Aun así, termina Vicent con algo de esperanza. La clave está, dice, en que te pasen cosas distintas todo el tiempo, como cuando eras niño. Si bien no estoy segura de poder hacer que me pasen cosas distintas constantemente, sí quiero volver a hacer algunas de ellas como cuando era niña, y una de ellas es leer.

Hace no tanto tiempo, no tenía ni idea de cuántos libros leía al año. Al llegar mayo o junio, ya no era capaz de recordar todos los títulos que había leído, y no porque estos fuesen innumerables, sino porque no los contabilizaba. Leía un libro y no miraba las páginas que me quedaban, me paseaba por la historia.

Sin embargo, ahora me sorprendo una vez más calculando los libros que podré leer este año, mirando los pendientes y calculando páginas.
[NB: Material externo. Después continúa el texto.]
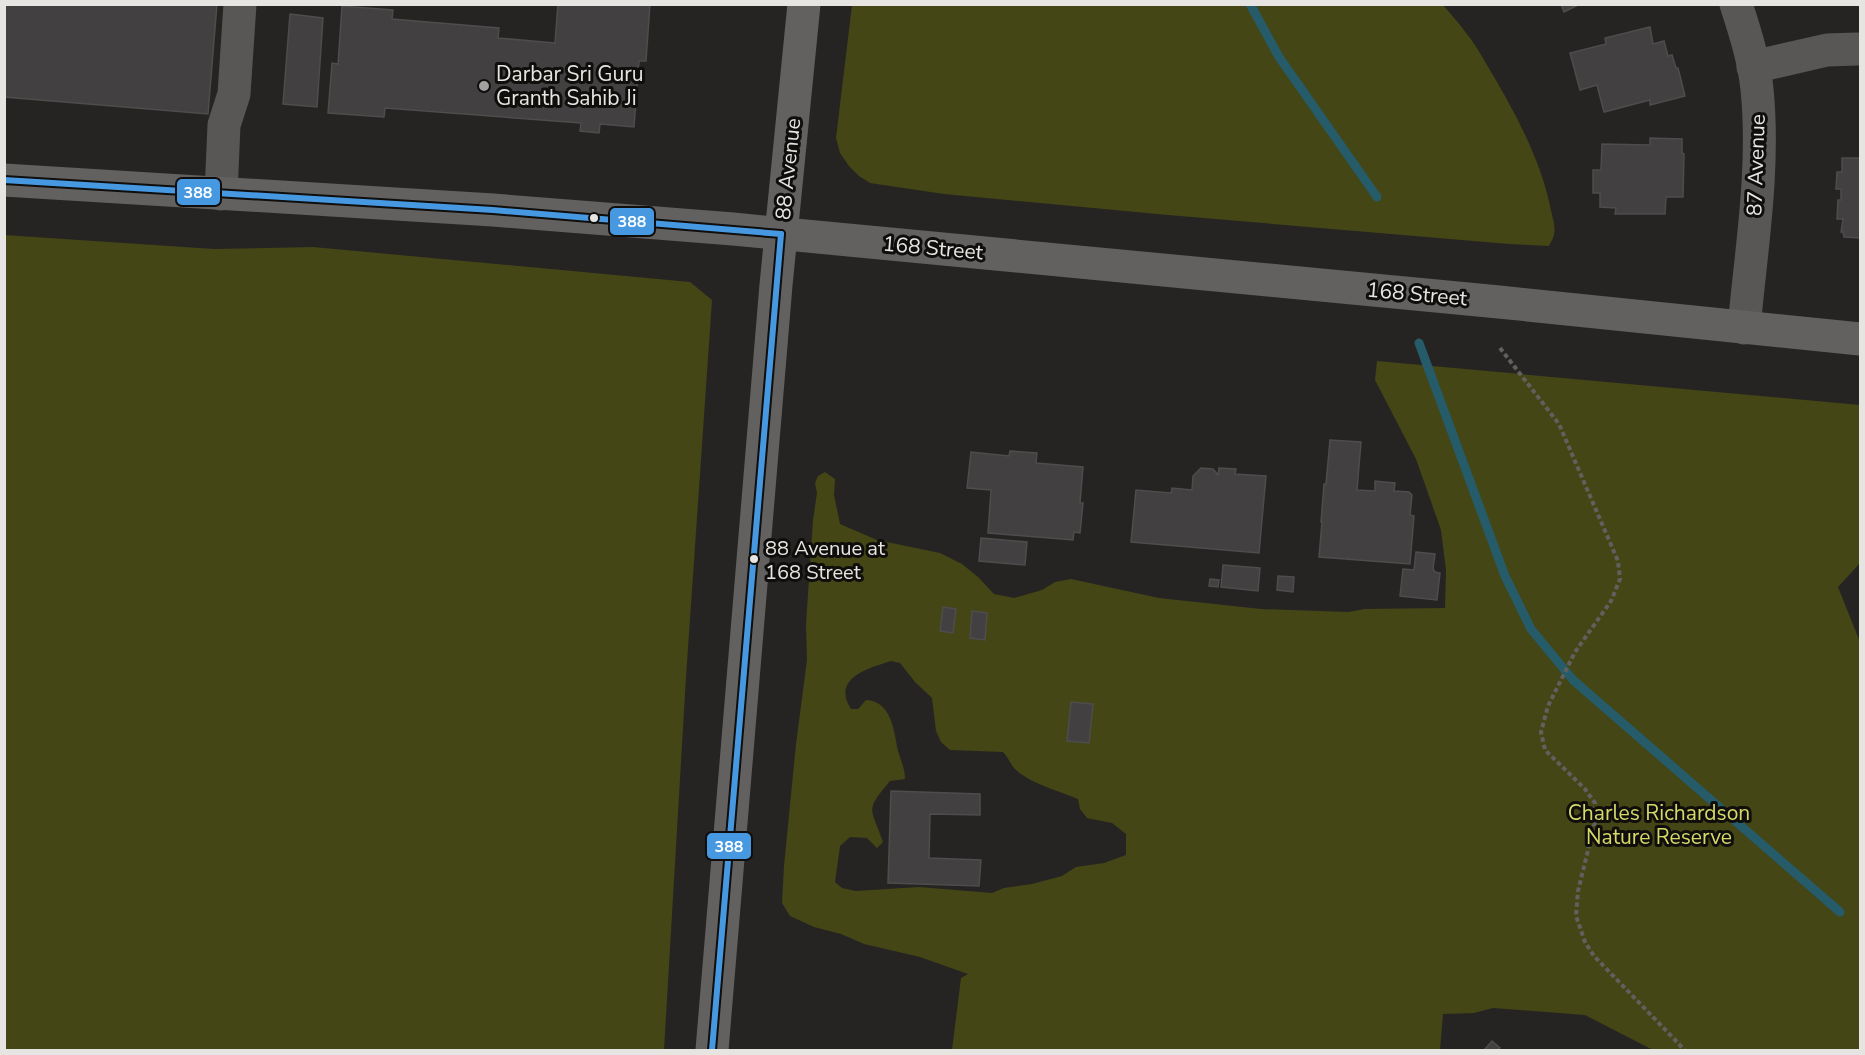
<svg xmlns="http://www.w3.org/2000/svg" width="1865" height="1055" viewBox="0 0 1865 1055" font-family="'Nunito Sans',sans-serif">
<style>
.green{fill:#444616;fill-rule:evenodd}
.lines{fill:none;stroke-linecap:round;stroke-linejoin:round}
.stream{stroke:#265b69;stroke-width:9}
.building{fill:#424040;stroke:#4e4c4c;stroke-width:1.5}
.path{stroke:#61605f;stroke-width:4;stroke-dasharray:4.5 3;stroke-linecap:butt}
.minor{stroke:#585756;stroke-width:33}
.major{stroke:#626160;stroke-width:33}
.bus-1-casing{stroke:#100e0c;stroke-width:10}
.bus-1{stroke:#4699e1;stroke-width:6}
.poi-dot{fill:#a3a19f;stroke:#100e0c;stroke-width:2}
.bus-dot{fill:#e7e5e2;stroke:#100e0c;stroke-width:2}
.labels{text-anchor:middle;stroke-width:6;stroke-linejoin:round;paint-order:stroke}
.bus-label{font-size:20px;fill:#e7e5e2;stroke:#100e0c;text-anchor:start}
.poi-label{font-size:21px;fill:#e7e5e2;stroke:#100e0c;text-anchor:start}
.street-label{font-size:21px;fill:#e7e5e2;stroke:#100e0c}
.park-label{font-size:21px;fill:#d5d966;stroke:#100e0c}
.line-badge{stroke:#100e0c;stroke-width:2}
.badge-label{font-size:16px;text-anchor:middle;font-weight:bold;fill:#fff}
</style>
<rect width="100%" height="100%" fill="#262422"/>
<g class="green">
<path d="M852,5H1443C1458,22 1473,40 1484,60C1513,108 1542,160 1552,215C1554,222 1556,231 1553,238C1552,241 1550,243 1549,246L1509,244L1168,215L944,194L870,183L859,176L849,166L840,153L836,138Z"/>
<path d="M4,235L214,249L313,247L690,282L712,300L686,677L664,1050H5Z"/>
<path d="M1377,361L1860,405V563L1838,587L1860,642V1050H1653L1585,1015L1493,1008L1474,1013L1443,1014L1440,1050H952L961,978L968,974L920,957L864,944L841,934L814,927L790,916L782,903L784,866L796,744L807,660L806,624L813,520L817,493L815,483L818,476L825,472L835,479L834,495L840,524L877,540L940,553L962,564L978,577L994,594L1014,598L1042,590L1055,582L1071,579L1159,598L1261,609L1349,612L1364,609L1445,608L1446,570L1441,530L1416,459L1375,380ZM891,661L900,663L915,682L932,698L936,731L941,742L950,750L1003,752C1008,757 1010,763 1014,768C1030,784 1058,790 1078,799L1080,809L1087,818L1112,823L1126,834V855L1104,863L1076,867L1062,876L1032,884L1004,888L992,893L919,887L856,891L842,888L835,882L840,846L850,837L867,838L877,848L883,842C871,807 864,812 890,781L905,779C905,769 901,761 898,751C894,732 892,701 866,700L858,709H851C831,678 869,668 891,661Z"/>
</g>
<g class="lines">
<g class="stream">
<path d="M1250,4L1279,57L1377,197"/>
<path d="M1419,343L1505,576L1531,629L1573,680L1840,912"/>
</g>
</g>
<g class="building">
<path d="M4,4H217L208,114L4,97Z"/>
<path d="M558,4H650L646,61H639L634,127L600,124L599,133L580,131L581,123L385,108L384,117L328,113L332,63L338,64L342,6L393,10L392,19L499,28L498,38L555,43Z"/>
<path d="M1561,4H1580L1564,12Z"/>
<path d="M290,14L323,18L317,107L283,104Z"/>
<path d="M1650,27L1653,44L1664,41L1668,56L1672,55L1676,68H1678L1685,96L1650,105V100L1604,112L1597,85L1580,90L1570,53L1606,44L1605,38Z"/>
<path d="M1650,138L1682,139V153L1684,154L1683,197H1666L1665,214H1615L1616,208L1600,207V193H1593V170H1601L1602,144L1650,145Z"/>
<path d="M1842,158H1860V238L1844,237L1843,232H1841L1843,219H1837L1838,200H1841V189H1836L1837,172H1842Z"/>
<path d="M1330,440L1361,442L1357,490L1375,491V481L1395,483L1394,491L1409,492L1412,495L1410,515L1414,516L1410,564L1319,557L1322,522H1321L1324,484H1326Z"/>
<path d="M1010,451L1037,453L1036,463L1083,467L1080,503H1083L1080,533L1074,532L1073,540L988,533L991,490L967,488L971,452L1009,456Z"/>
<path d="M1201,468L1213,469L1218,475L1219,468L1236,469L1235,474L1266,476L1259,553L1131,542L1136,490L1171,493L1172,488L1192,490L1193,476Z"/>
<path d="M981,538L1027,542L1025,565L979,561Z"/>
<path d="M1416,552L1435,554L1433,569L1435,572L1440,573L1437,600L1400,596L1403,569L1414,570Z"/>
<path d="M1223,565L1260,568L1258,591L1221,587Z"/>
<path d="M1278,576L1294,577L1293,592L1277,590Z"/>
<path d="M1210,579L1219,580L1218,587L1209,586Z"/>
<path d="M943,607L956,609L953,633L940,631Z"/>
<path d="M972,611L987,613L985,640L970,638Z"/>
<path d="M1071,702L1093,704L1089,743L1067,741Z"/>
<path d="M891,791L980,794V815L930,814L929,858L981,860L979,886L888,883Z"/>
<path d="M1492,1041L1500,1048L1497,1050H1487L1485,1049Z"/>
</g>
<g class="lines">
<path class="path" d="M1500,348L1559,424L1618,561L1620,579L1611,601L1575,652L1548,706L1541,732L1545,750L1585,789L1595,803V822L1578,891L1576,916L1585,942L1594,956L1679,1044L1684,1050"/>
<g class="minor">
<path d="M1736,4C1745,32 1754,60 1757,89C1765,169 1751,250 1744,328"/>
<path d="M1753,67L1827,50L1857,49"/>
<path d="M221,194L224,125L234,94L240,4"/>
</g>
<g class="major">
<path d="M4,180L493,210L733,229L1499,302L1860,339"/>
<path d="M712,1050L776,285L804,4"/>
</g>
<defs>
<g id="bus-1">
<path d="M4,180L493,210L781,234"/>
<path d="M712,1050L781,234"/>
</g>
</defs>
<use href="#bus-1" class="bus-1-casing"/>
<use href="#bus-1" class="bus-1"/>
</g>
<circle class="poi-dot" cx="484" cy="86" r="6"/>
<g class="bus-dot">
<circle cx="594" cy="218" r="5"/>
<circle cx="754" cy="559" r="5"/>
</g>
<g class="labels">
<g class="bus-label">
<text x="765" y="555">88 Avenue at<tspan x="765" dy="24">168 Street</tspan></text>
</g>
<g class="poi-label">
<text x="496" y="81">Darbar Sri Guru<tspan x="496" dy="24">Granth Sahib Ji</tspan></text>
</g>
<g class="street-label">
<text transform="translate(1756 165) rotate(-88)" y="7">87 Avenue</text>
<text transform="translate(788 169) rotate(-84)" y="7">88 Avenue</text>
<text transform="translate(933 248) rotate(5)" y="7">168 Street</text>
<text transform="translate(1417 294) rotate(5)" y="7">168 Street</text>
</g>
<g class="park-label">
<text x="1659" y="820">Charles Richardson<tspan x="1659" dy="24">Nature Reserve</tspan></text>
</g>
</g>
<g class="line-badge">
<rect x="176" y="178" width="45" height="28" rx="6" fill="#4699e1"/>
<rect x="609" y="207" width="46" height="29" rx="6" fill="#4699e1"/>
<rect x="706" y="832" width="46" height="28" rx="6" fill="#4699e1"/>
</g>
<g class="badge-label">
<text x="198" y="198">388</text>
<text x="632" y="227">388</text>
<text x="729" y="852">388</text>
</g>
<rect width="1865" height="1055" fill="none" stroke="#e7e5e2" stroke-width="12"/>
</svg>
Estableciendo tiempos como quien configura una reunión periódica en Outlook. Qué cosa más espantosa, qué aberración, convertir la lectura en reunión, plazo o vencimiento. No imagino mayor traición a aquella niña que se escondía detrás de cortinas para leer sin molestias, o aquella jovencita a la que casi echan de clase por leer detrás de una columna.

Pensando en todo esto, no puedo evitar recordar esa historia que contaba Pennac: «En la biografía que dedica el poeta George Perros, Jean-Marie Gibbal cita esta frase de una estudiante de Rennes donde enseñaba Perros: “Él (Perros) llegaba la mañana del martes, desgreñado por el viento y por el frío en su moto azul y oxidada. Encorvado, con un chaquetón de marinero, la pipa en la boca o en la mano. Vaciaba una bolsa de libros sobre la mesa. Y era la vida”».

Así que lanzo los libros sobre la mesa, desordeno pendientes, borro objetivos y vuelvo al caos. Me entrego a la intuición. Establezco un único objetivo: no tenerlo. Vuelvo a leer como un depredador. Con la mirada y el tiempo de un niño.